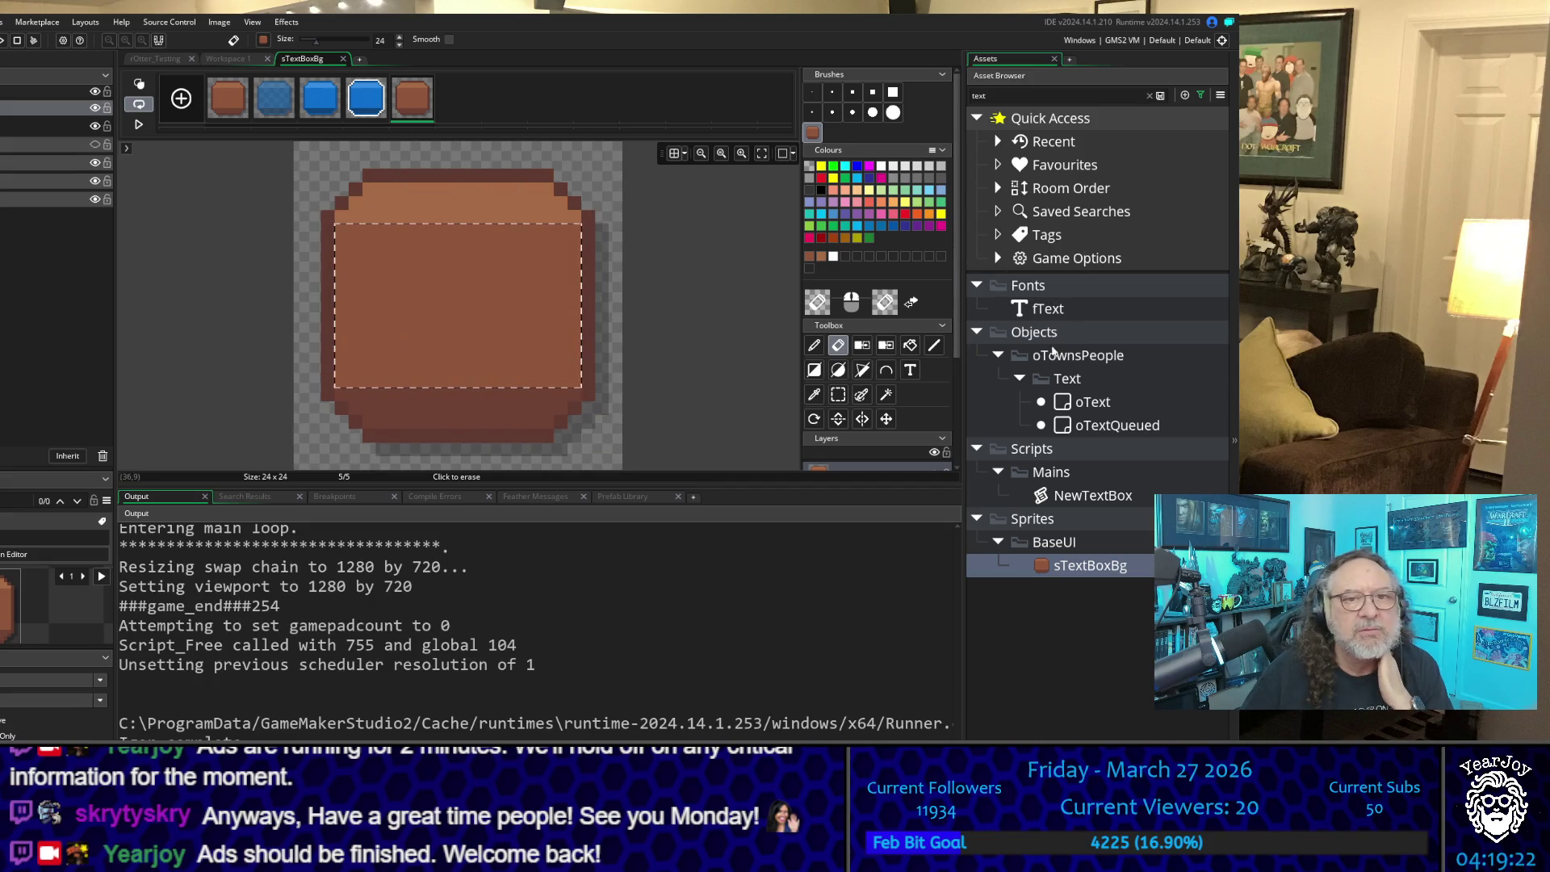
pyautogui.click(854, 94)
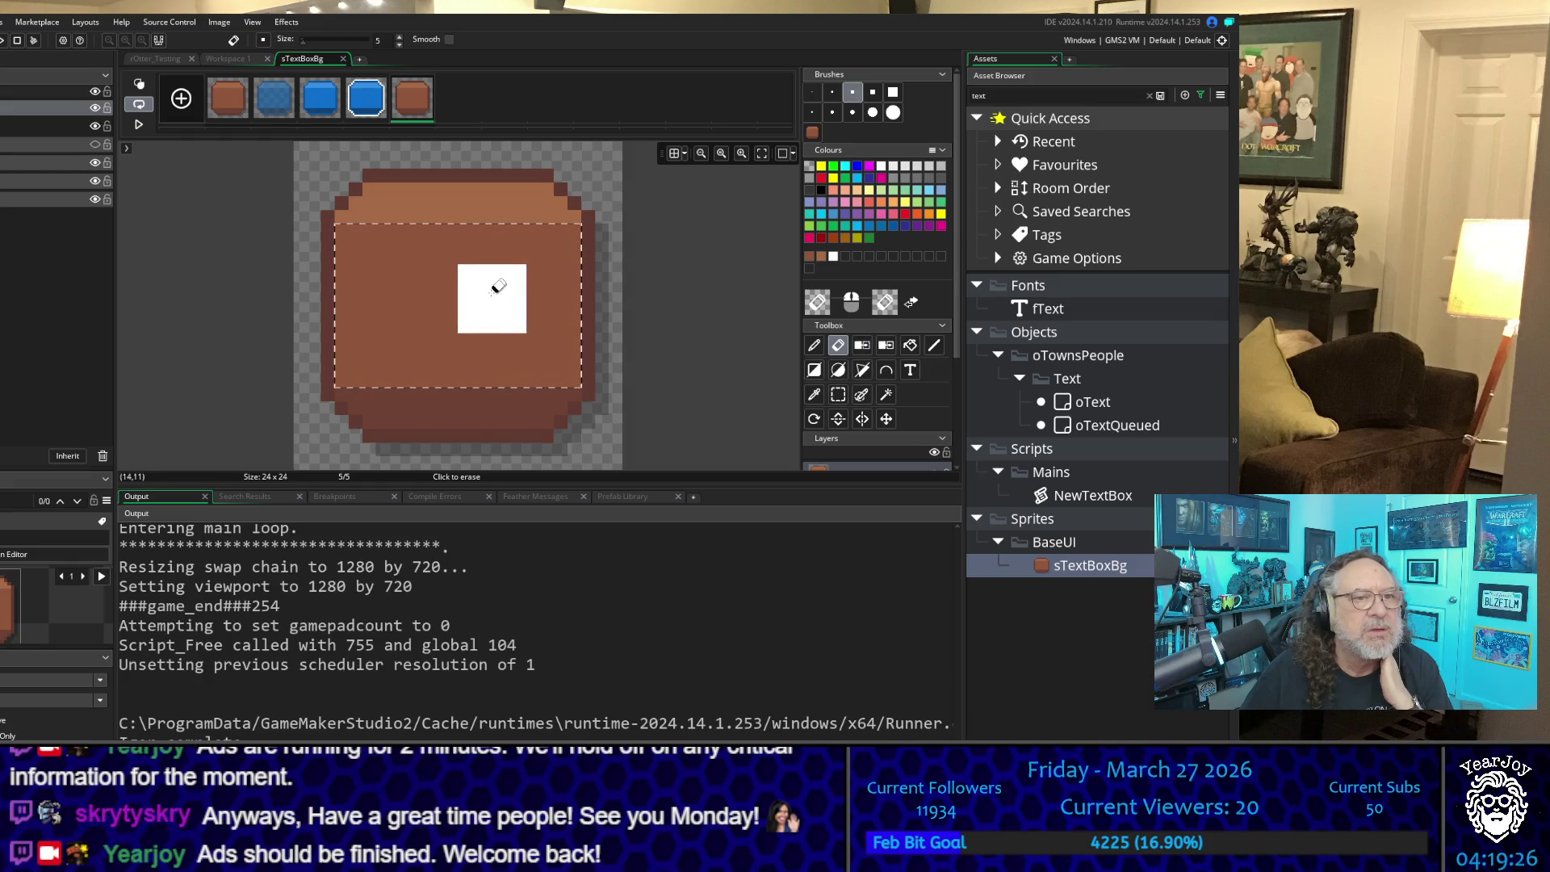
pyautogui.moveTo(379, 257)
pyautogui.mouseDown()
pyautogui.moveTo(543, 257)
pyautogui.moveTo(557, 273)
pyautogui.mouseUp()
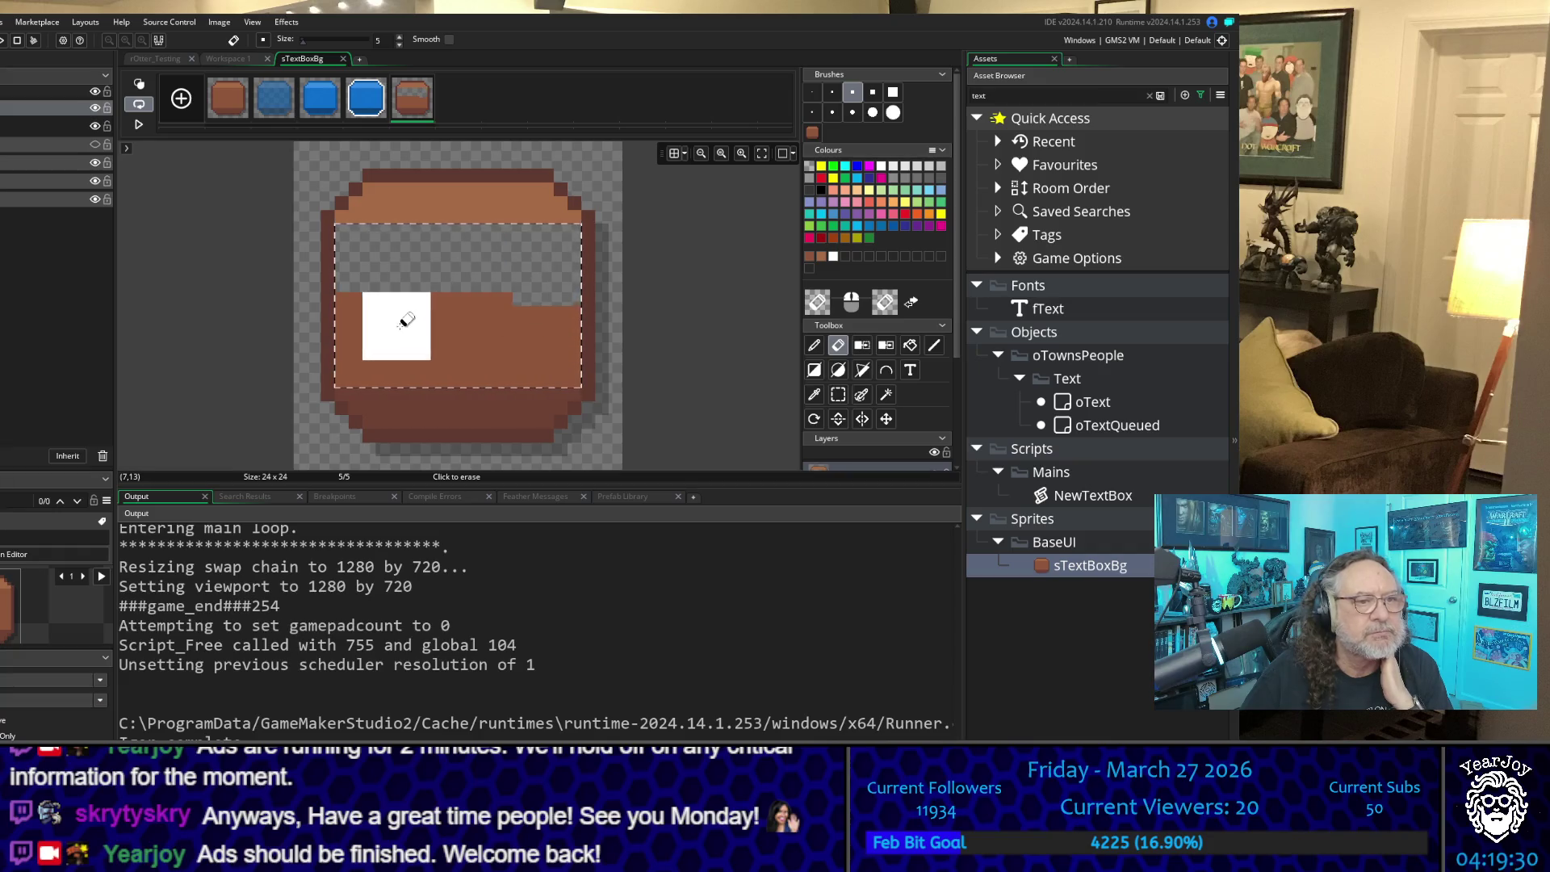
pyautogui.moveTo(372, 343)
pyautogui.mouseDown()
pyautogui.moveTo(545, 339)
pyautogui.moveTo(378, 300)
pyautogui.mouseUp()
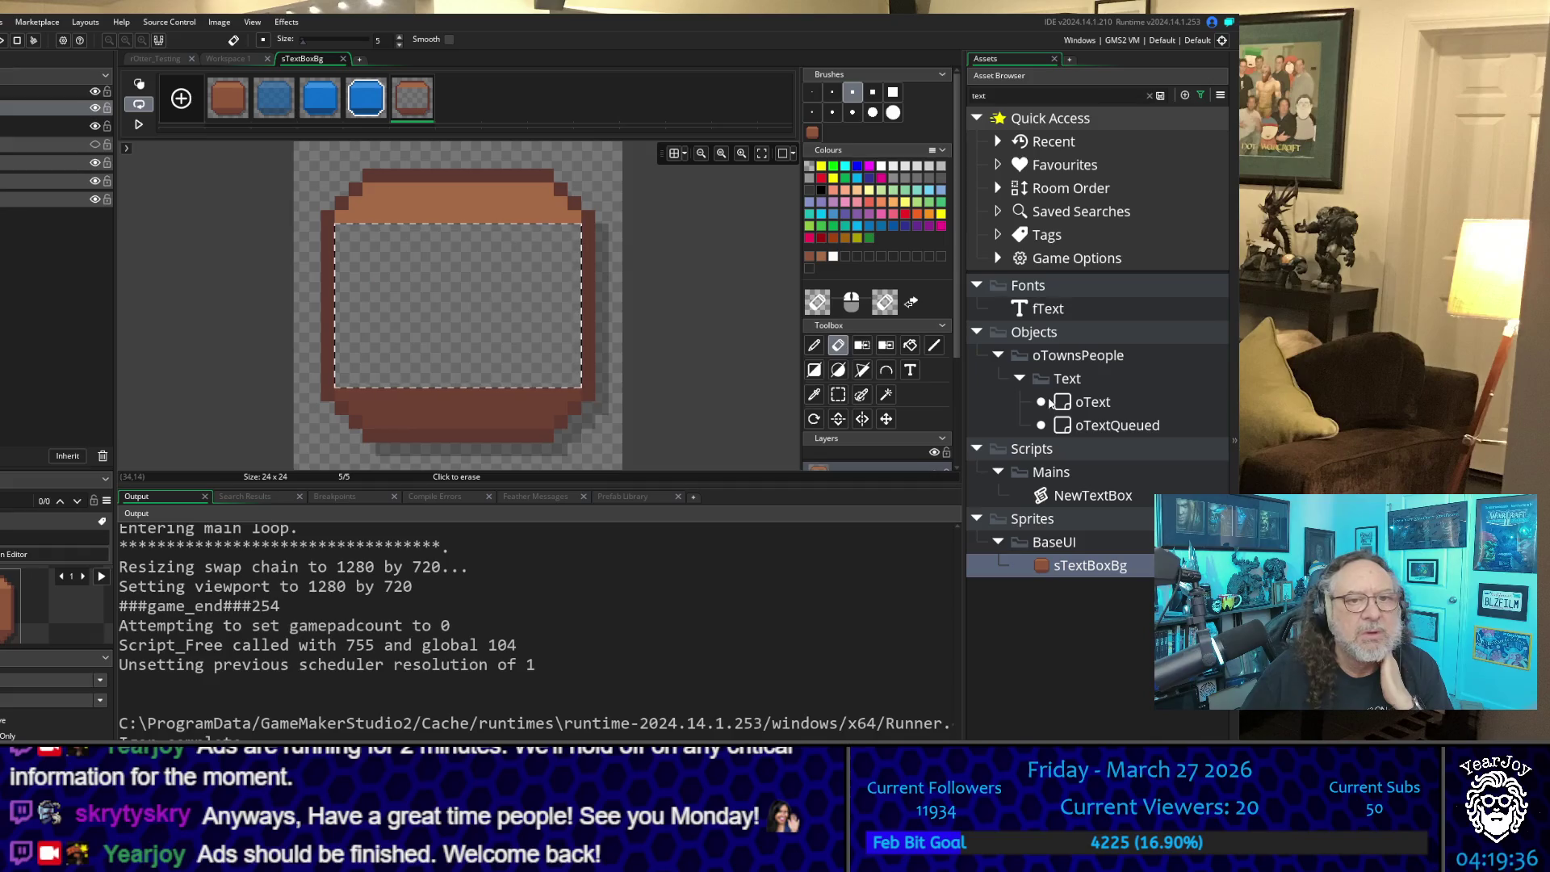
pyautogui.click(814, 345)
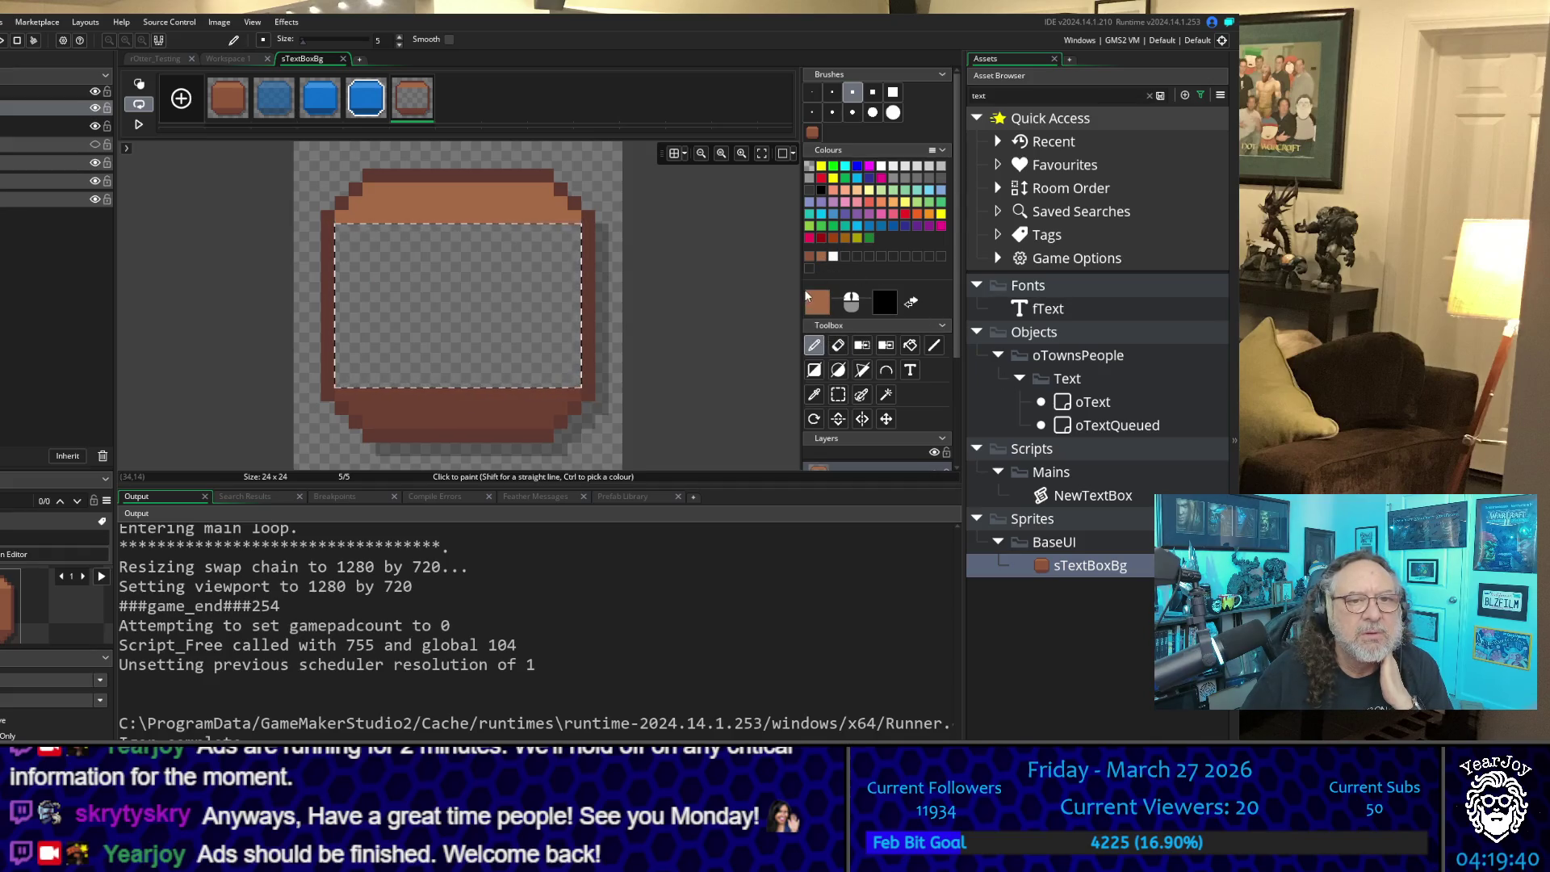
# Step: Set the brown's alpha to 160 and fill the cleared box interior with it
pyautogui.click(820, 303)
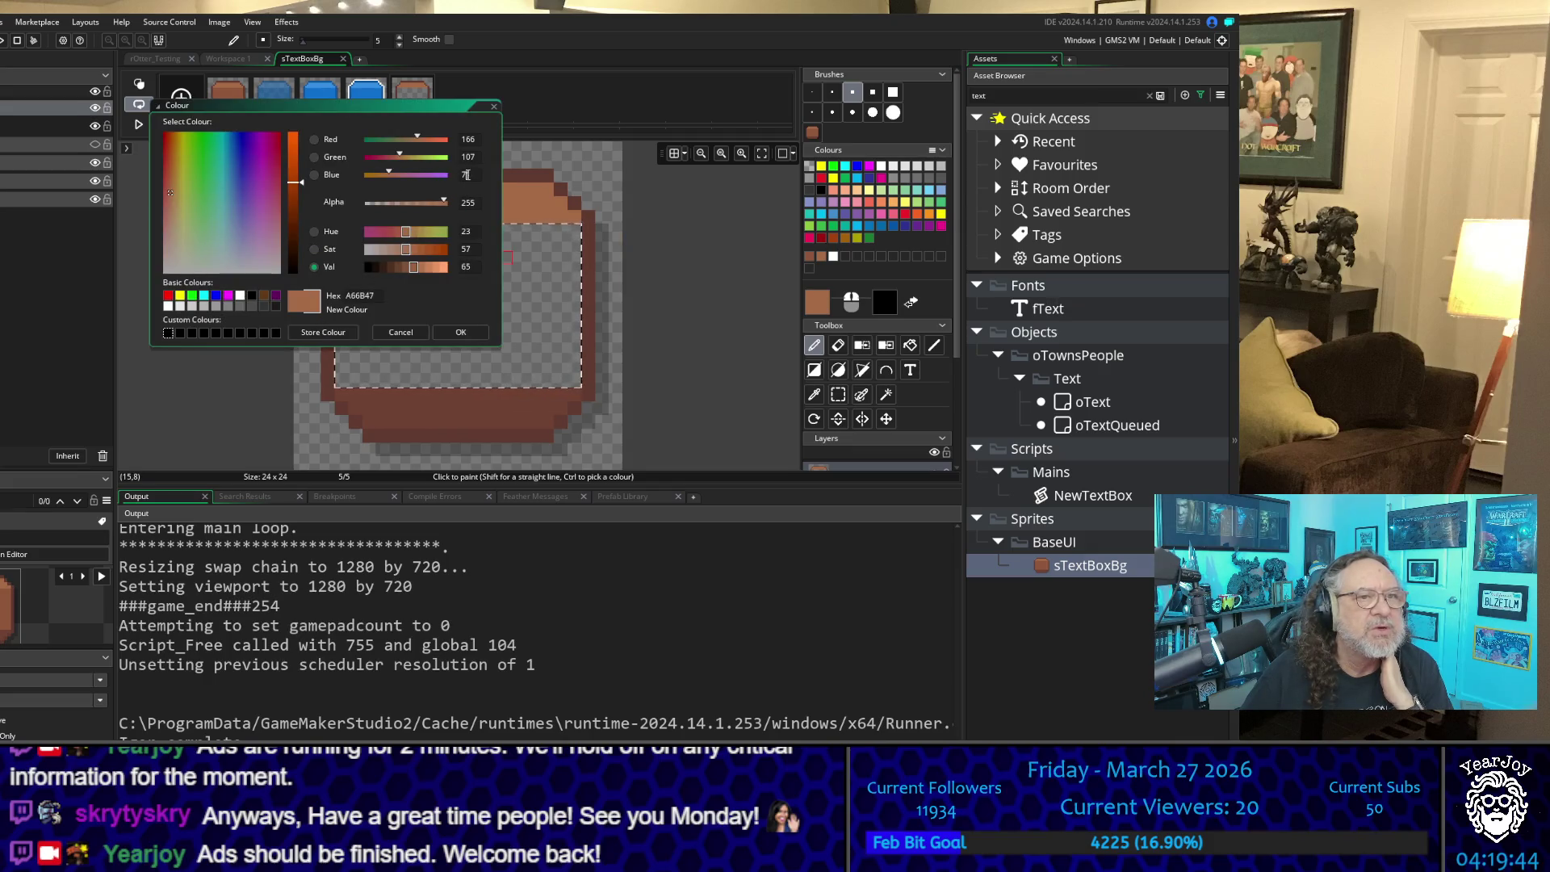
pyautogui.click(538, 280)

# # # # # # #

Task description :: Your copy should match the records word for word, with the pictures removed.

Task result ::
pyautogui.click(854, 94)
pyautogui.moveTo(379, 257)
pyautogui.mouseDown()
pyautogui.moveTo(543, 257)
pyautogui.moveTo(557, 273)
pyautogui.mouseUp()
pyautogui.moveTo(372, 343)
pyautogui.mouseDown()
pyautogui.moveTo(545, 339)
pyautogui.moveTo(378, 300)
pyautogui.mouseUp()
pyautogui.click(814, 345)
# Step: Set the brown's alpha to 160 and fill the cleared box interior with it
pyautogui.click(820, 303)
pyautogui.click(538, 280)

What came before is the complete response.